-- EXERCISE TEXT --
==============================
The drug has been available in its generic form since 1985. Mensing, 131 S. Ct. at 2572.
Emerging studies have shown that extended use of metoclopramide can lead to a
condition known as tardive dyskinesia, a severe neurological disorder, which presents
symptoms that include involuntary and uncontrollable movements of the head, neck, and
face, as well as grotesque facial grimacing and tongue thrusting. Patients who take
metoclopramide for extended periods of time are 29 percent more likely to contract this
incurable neurological disorder. Id. at 2572 (internal citations omitted).
In light of this risk, warning labels for the drug have been strengthened
several times. In 2004, the FDA approved a label adding the warning that “[t]herapy
should not exceed 12 weeks in duration.” Mensing, 131 S. Ct. at 2572-73 (quoting
Physician’s Desk Reference 1635-36 (41st ed. 1987)). In 2009, the warning on the label
was strengthened further by the addition of a black box warning--the strongest available
under the FDA regulatory scheme—stating that “Treatment with metoclopramide can
cause tardive dyskinesia, a serious movement disorder that is often irreversible . . ..
==============================
-- RECORD EXCERPTS --
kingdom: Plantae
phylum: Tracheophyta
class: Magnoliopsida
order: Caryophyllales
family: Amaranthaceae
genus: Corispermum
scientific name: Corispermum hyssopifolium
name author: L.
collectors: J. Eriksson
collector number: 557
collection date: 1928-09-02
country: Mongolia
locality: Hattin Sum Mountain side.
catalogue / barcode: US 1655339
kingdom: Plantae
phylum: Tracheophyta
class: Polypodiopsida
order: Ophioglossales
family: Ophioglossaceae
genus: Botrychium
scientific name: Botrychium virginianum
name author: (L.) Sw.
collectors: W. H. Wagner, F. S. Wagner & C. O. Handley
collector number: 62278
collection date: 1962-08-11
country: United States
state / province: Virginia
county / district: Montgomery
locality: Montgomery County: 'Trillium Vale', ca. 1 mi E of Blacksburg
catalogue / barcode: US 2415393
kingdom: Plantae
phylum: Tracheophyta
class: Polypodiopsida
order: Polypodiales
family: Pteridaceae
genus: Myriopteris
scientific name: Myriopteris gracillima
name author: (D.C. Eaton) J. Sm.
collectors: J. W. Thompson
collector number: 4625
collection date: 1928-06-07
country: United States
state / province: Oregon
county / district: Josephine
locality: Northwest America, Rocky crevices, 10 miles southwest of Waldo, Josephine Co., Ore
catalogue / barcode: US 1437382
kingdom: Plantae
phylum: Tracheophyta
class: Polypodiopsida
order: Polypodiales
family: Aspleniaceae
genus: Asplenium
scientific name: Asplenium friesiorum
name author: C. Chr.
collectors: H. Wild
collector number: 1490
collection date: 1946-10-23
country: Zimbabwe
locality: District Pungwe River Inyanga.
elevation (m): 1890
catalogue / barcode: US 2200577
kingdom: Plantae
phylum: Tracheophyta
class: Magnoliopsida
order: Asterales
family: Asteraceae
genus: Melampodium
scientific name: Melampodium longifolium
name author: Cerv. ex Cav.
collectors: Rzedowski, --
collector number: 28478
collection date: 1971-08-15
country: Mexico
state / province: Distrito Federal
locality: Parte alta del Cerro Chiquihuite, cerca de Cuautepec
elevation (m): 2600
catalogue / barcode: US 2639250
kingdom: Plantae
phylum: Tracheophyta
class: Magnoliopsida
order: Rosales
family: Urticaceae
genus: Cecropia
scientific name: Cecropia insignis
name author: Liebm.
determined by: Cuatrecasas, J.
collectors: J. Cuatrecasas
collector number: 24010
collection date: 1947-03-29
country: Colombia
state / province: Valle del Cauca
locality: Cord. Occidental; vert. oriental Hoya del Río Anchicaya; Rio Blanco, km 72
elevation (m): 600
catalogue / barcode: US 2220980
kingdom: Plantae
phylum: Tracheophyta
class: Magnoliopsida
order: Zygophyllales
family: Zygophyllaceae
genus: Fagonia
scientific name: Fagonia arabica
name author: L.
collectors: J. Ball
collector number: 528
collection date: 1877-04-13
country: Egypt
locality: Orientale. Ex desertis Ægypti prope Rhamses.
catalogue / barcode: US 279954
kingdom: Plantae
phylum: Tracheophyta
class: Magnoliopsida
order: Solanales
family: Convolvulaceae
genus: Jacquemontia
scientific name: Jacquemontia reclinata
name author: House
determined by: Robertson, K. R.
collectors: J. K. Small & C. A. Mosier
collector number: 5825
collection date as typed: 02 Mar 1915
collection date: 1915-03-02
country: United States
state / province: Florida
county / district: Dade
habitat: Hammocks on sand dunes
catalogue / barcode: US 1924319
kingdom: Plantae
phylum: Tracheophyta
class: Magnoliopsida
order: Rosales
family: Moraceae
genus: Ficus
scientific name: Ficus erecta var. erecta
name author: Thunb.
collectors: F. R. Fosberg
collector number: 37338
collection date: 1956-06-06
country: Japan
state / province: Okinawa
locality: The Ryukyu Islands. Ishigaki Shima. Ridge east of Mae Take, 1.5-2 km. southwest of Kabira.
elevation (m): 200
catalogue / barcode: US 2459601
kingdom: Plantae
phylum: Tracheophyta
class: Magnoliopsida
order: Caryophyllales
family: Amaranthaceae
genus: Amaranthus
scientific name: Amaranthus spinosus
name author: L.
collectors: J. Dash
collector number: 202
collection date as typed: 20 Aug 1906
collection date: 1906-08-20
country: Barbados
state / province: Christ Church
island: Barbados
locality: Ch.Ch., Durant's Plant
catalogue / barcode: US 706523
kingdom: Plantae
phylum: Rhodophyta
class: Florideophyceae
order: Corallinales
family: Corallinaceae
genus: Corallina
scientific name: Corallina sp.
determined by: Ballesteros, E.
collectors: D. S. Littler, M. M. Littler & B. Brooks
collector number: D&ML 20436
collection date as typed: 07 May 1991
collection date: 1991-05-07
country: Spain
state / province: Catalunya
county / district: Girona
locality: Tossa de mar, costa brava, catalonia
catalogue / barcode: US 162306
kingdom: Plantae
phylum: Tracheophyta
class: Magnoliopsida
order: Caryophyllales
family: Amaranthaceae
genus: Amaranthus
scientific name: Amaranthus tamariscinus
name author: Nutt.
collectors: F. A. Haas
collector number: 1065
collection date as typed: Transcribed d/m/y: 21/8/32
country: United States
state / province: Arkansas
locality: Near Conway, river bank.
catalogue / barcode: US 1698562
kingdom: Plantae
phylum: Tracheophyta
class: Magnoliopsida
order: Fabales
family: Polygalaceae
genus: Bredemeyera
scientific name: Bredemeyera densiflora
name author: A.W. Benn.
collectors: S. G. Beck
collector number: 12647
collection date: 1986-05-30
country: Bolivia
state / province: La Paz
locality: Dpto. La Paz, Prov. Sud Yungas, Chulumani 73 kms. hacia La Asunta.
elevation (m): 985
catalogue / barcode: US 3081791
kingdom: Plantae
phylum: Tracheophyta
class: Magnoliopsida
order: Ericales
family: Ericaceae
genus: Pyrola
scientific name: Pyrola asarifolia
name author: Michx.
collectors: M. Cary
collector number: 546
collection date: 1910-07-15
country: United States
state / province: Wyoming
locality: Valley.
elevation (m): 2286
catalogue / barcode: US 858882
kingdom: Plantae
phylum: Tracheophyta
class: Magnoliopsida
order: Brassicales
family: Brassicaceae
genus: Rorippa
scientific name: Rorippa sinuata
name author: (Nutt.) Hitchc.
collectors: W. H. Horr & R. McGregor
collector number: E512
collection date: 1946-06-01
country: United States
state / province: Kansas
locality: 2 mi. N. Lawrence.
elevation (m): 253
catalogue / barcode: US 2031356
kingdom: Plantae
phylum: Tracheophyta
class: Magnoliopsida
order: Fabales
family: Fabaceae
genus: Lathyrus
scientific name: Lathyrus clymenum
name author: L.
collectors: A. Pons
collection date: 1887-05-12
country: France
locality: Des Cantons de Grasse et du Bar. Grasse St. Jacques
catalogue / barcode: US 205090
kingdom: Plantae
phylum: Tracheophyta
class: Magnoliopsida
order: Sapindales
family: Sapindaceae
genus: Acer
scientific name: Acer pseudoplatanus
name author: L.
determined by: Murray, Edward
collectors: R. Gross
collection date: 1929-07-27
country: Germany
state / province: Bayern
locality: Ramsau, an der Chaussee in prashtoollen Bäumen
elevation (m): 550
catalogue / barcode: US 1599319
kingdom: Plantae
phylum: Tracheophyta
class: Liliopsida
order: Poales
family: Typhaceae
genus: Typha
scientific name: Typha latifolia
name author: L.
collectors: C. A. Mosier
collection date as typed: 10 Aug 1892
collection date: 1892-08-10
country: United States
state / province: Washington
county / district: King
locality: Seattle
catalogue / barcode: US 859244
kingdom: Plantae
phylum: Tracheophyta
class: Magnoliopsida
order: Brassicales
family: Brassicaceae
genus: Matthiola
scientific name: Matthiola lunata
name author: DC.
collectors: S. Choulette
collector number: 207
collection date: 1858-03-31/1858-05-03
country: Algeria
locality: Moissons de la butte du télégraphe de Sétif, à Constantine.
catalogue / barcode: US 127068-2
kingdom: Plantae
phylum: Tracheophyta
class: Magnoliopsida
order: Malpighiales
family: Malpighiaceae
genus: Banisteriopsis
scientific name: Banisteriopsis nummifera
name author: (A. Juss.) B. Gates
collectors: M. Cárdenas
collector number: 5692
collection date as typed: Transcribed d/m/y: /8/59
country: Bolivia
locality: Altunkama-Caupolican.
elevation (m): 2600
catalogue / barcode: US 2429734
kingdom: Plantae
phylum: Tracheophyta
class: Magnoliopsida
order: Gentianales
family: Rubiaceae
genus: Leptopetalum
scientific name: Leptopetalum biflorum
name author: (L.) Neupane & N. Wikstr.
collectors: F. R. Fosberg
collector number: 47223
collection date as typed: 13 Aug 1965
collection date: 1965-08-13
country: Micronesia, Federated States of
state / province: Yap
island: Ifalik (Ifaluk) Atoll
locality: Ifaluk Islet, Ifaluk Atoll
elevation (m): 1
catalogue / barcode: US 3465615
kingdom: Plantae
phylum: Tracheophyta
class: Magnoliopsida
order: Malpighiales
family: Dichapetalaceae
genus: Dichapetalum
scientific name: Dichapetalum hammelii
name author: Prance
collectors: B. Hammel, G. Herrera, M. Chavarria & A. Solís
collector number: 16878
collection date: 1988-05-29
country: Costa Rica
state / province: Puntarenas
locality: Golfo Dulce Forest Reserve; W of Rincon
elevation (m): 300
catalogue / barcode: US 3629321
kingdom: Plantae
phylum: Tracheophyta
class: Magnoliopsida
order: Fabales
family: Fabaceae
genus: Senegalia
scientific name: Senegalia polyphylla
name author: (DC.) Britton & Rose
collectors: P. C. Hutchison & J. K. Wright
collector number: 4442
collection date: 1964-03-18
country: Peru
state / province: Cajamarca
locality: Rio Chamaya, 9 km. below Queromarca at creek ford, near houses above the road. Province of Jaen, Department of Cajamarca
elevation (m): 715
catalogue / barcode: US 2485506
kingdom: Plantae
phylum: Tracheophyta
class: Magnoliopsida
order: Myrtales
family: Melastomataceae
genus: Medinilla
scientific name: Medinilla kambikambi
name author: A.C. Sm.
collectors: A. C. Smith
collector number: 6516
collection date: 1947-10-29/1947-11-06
==============================
-- TASK LIST --
**A.** From the metoclopramide passage, extract the text between "Emerging studies have" and "(internal citations omitted).", inclusive.
**B.** List the symptoms of tardive dyskinesia that the metoclopramide passage names.

-- RESPONSES BY TASK --
**A.**
Emerging studies have shown that extended use of metoclopramide can lead to a
condition known as tardive dyskinesia, a severe neurological disorder, which presents
symptoms that include involuntary and uncontrollable movements of the head, neck, and
face, as well as grotesque facial grimacing and tongue thrusting. Patients who take
metoclopramide for extended periods of time are 29 percent more likely to contract this
incurable neurological disorder. Id. at 2572 (internal citations omitted).

**B.**
- Involuntary and uncontrollable movements of the head, neck, and face
- Grotesque facial grimacing
- Tongue thrusting